### Exercise passage ###

How Female Founders Are Fighting The Gender Bias In Advertising And The Media
When it comes to the female body, there seems to be confusion when defining what constitutes sexual health as opposed to pleasure. This differentiation is the argument behind several cases of advertising censorship in the sextech industry. Last week has seen new cases of gender bias when determining what it’s appropriate to promote in New York City’s public transportation. Dame Products, a female sexual health and pleasure device company has seen their ad campaign rejected by the Metropolitan Transit Authority (MTA), even after closely working with the agency that revises advertising proposals for the MTA, Outfront, on producing a “tasteful” campaign that would abide by the authority’s standards
Last summer, Unbound started a quest to address the gender bias of MTA’s advertising policy, which deemed inappropriate the art that CEO and Cofounder, Polly Rodriguez, had commissioned from several up and coming artists. After weeks of conversations and negative press about the issue, the authority expressed their intention to find a better way to work with female-founded companies focusing on female or non-binary sexual health. This would open the door for them to advertise in NYC’s subway and reach the more than 5 million riders that take New York’s favorite form of transportation on any given week.
The team at Dame started working with Outfront to create “tasteful” imagery that adheres to the guidelines. After 7 months of work and adaptation to the agency’s requirements, New York's MTA, who once approved wellness ad by female-focused sex toy company Dame Products, has now rejected the ads claiming "updated guidelines” preventing “sexually oriented” businesses from advertising.
Pleasure And Sexual Health Are Closely Related
If you hop off a train in many New York City subway stations, you will be prompted with advertising posters of medication for erectile dysfunction and enhanced libido from companies like Roman or Hims, some of which include images of phallic objects. The irony of the situation is that advertisers, as well as social media platforms, seem to be having a hard time (pun intended) establishing what products and images are obscene and exclusively sexually oriented, and which ones fall into the category of health.

### Extracted records ###

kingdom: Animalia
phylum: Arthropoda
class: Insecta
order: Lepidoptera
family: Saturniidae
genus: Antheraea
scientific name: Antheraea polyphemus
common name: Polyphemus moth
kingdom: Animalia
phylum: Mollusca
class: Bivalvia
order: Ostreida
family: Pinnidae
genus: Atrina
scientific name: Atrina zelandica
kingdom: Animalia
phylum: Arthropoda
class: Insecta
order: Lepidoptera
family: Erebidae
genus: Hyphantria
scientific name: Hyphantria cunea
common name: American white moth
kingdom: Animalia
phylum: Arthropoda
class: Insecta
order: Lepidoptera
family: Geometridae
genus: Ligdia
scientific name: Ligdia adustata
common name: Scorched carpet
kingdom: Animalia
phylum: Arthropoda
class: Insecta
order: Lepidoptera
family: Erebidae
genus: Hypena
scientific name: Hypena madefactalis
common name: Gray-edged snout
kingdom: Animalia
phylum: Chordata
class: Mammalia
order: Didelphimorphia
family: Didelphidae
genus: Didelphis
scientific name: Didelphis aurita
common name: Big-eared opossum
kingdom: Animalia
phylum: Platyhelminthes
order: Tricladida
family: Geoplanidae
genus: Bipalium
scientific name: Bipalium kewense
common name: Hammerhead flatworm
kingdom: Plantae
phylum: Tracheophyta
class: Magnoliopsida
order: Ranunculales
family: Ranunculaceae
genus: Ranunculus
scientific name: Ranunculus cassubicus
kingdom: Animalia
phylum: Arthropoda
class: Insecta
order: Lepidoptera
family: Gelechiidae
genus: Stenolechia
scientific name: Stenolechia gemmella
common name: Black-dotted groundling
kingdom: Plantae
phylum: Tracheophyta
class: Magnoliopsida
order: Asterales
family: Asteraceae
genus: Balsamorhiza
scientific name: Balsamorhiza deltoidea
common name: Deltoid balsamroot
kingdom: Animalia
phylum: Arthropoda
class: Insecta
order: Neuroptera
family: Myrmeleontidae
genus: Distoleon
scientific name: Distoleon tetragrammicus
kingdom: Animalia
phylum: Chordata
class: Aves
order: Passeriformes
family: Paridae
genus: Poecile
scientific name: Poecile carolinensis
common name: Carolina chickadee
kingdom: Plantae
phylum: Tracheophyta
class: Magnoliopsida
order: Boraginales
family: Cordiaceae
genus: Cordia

###

> Work required: Reproduce the passage from the article on gender bias in advertising above, starting at "Pleasure And Sexual" and ending at "category of health.".

> Response to this exercise:
Pleasure And Sexual Health Are Closely Related
If you hop off a train in many New York City subway stations, you will be prompted with advertising posters of medication for erectile dysfunction and enhanced libido from companies like Roman or Hims, some of which include images of phallic objects. The irony of the situation is that advertisers, as well as social media platforms, seem to be having a hard time (pun intended) establishing what products and images are obscene and exclusively sexually oriented, and which ones fall into the category of health.